Теперь Вэнтинен почти смеялся, ствол пистолета ходил вверх и вниз.

- И, что самое удивительное, Паси думал, что они присоединятся к нам. Как тебе эта идея?

Я ничего не сказал. Вэнтинен заметил, что я дрожу.

- Ты дрожишь от возбуждения. Я не был столь же преисполнен энтузиазма. Но это меня не остановило. Мы все-таки сделали на этом чертовски хороший бизнес.

- Итак, Таркиайнен тоже замешан в этом, - произнес я.

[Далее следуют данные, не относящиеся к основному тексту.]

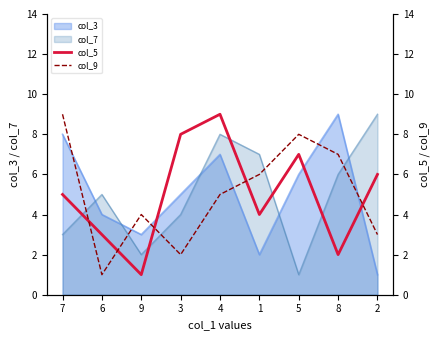

What is the difference between the maximum and minimum values in the col_5 series?

8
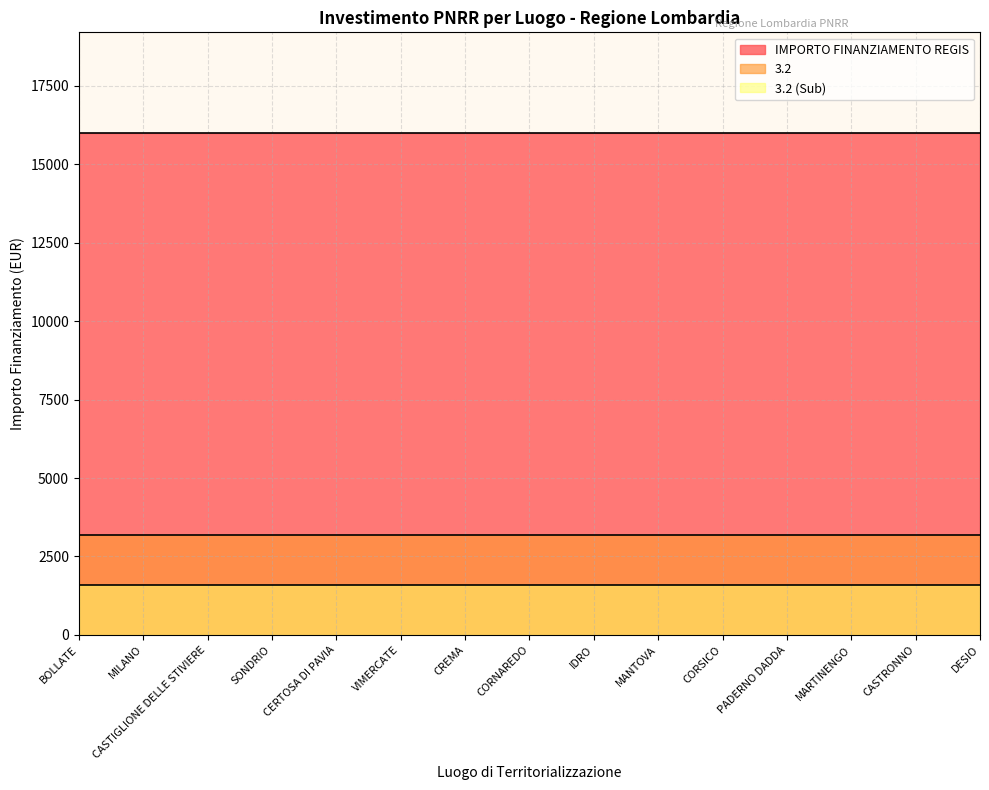

Does the chart have visible grid lines?

Yes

- Ну, он в какой-то степени был вынужден заниматься этим. Паси очень скептически относился к охранной компании. Если напуганные люди, как он считал, узнают об этой бизнес-схеме, это сразу же настроит их против нас. Поэтому нам и был нужен журналист, кто-то, кто смог бы увидеть за этим более полную картину и преподнести широкой аудитории нашу, более благоприятную для него версию событий. И Паси решил, что этим журналистом станет его бывшая жена.

- Но они никогда не были женаты! - воскликнул я. - Где сейчас Йоханна?

Вэнтинен коротко и зло рассмеялся.

- Ты не понимаешь? Я не собираюсь тебе это говорить. Ты хотел узнать, как все это началось? Теперь ты знаешь. Больше я не собираюсь ничего тебе рассказывать.

Минуту он стоял молча. Дождь барабанил по деревьям, плясал на мокрой земле. Где-то неподалеку, в глубине парка, слышался визгливый, жалобный вопль бензопилы или мопеда. Но это было слишком далеко от меня, чтобы я мог извлечь из этого какую-то пользу. Мне нужно было во что бы то ни стало продолжить нашу беседу.

- Но почему?

- Почему - что?

- Вообще почему, - сказал я, глядя туда, где должны были находиться его глаза, но не видя ничего, кроме черной тени. - Почему ты не хочешь сказать мне, где Йоханна? Почему ты убивал невинных людей?

Вэнтинен пожал плечами так равнодушно, словно мы просто обсуждали меню ланча.

- Все равно конец близок, - проговорил он легкомысленным тоном. - Какая разница, что мы будем делать? Будем жалостливыми ублюдками, работающими барменами, собирая объедки, станем трудиться в чертовой дыре, с каждым днем все ближе и ближе подходя к нищете, и так до самого конца. Или отправимся на север, заживем там с комфортом в собственном доме, спокойно и мирно. К тому же так ли много на свете по-настоящему невинных людей? Здесь мы с Паси мыслили в одном направлении. Уже десятилетия все знали о том, что грядет, но никто не захотел ничего предпринять, чтобы хоть как-то, хоть чуть-чуть изменить все это.

- Некоторые пытались. - Я чувствовал, что теперь даже мои губы стали дрожать. - И таких было много.

Вэнтинен громко вздохнул.

- Да-да, - внезапно уставшим голосом произнес он. - Что было, то было. Но мне нужно кое-куда отправиться.

Бармен выпрямил руку, в которой держал оружие. Отверстие в стволе, как мне показалось, стало расти, и я подумал, что это последнее, что я вижу в этой жизни, - маленький черный зрачок, который подмигнет мне, после чего все кончится.

От звука выстрела я оглох, тело дернулось, и мне показалось, что даже деревья наклонились к земле. Капюшон Вэнтинена слетел с головы. На его лице вдруг стало чего-то не хватать. Лба, догадался я. Выстрел, прозвучавший откуда-то справа, начисто снес его. Вэнтинен рухнул лицом вниз.